# TASK BRIEF
Pick out every line in the entries below that contains the word "measuring" and copy each of those lines.

# EXCERPTED RECORDS
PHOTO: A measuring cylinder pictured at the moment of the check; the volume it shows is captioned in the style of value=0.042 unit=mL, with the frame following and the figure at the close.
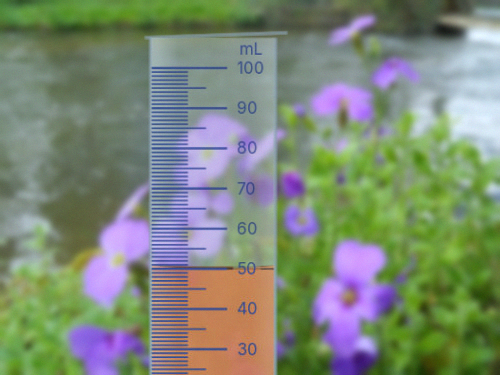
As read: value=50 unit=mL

...

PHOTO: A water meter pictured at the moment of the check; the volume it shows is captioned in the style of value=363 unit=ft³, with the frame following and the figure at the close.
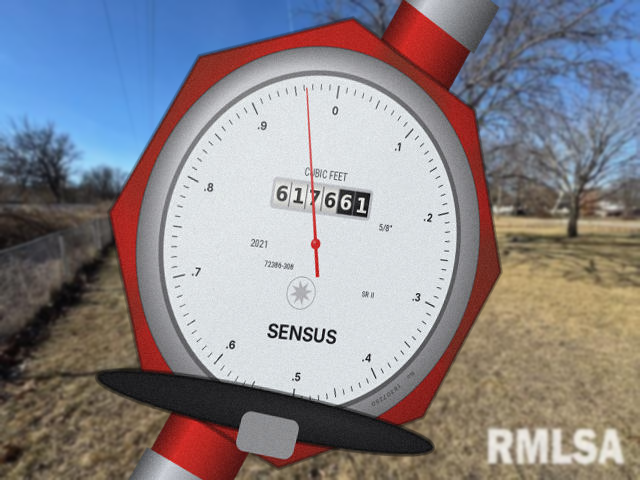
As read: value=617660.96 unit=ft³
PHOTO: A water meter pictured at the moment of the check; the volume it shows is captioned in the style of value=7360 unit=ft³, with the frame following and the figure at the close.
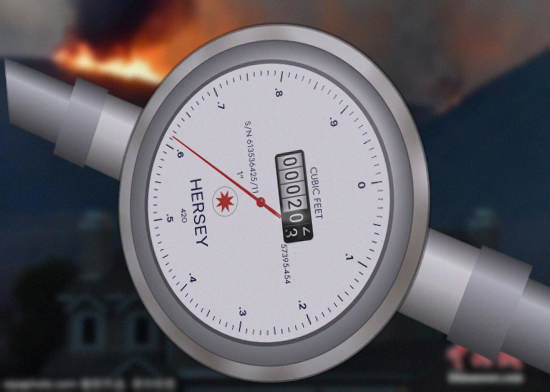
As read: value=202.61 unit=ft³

--

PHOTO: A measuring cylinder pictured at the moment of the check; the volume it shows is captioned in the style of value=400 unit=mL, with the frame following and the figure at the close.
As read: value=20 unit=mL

# ANSWER BOX
PHOTO: A measuring cylinder pictured at the moment of the check; the volume it shows is captioned in the style of value=0.042 unit=mL, with the frame following and the figure at the close.
PHOTO: A measuring cylinder pictured at the moment of the check; the volume it shows is captioned in the style of value=400 unit=mL, with the frame following and the figure at the close.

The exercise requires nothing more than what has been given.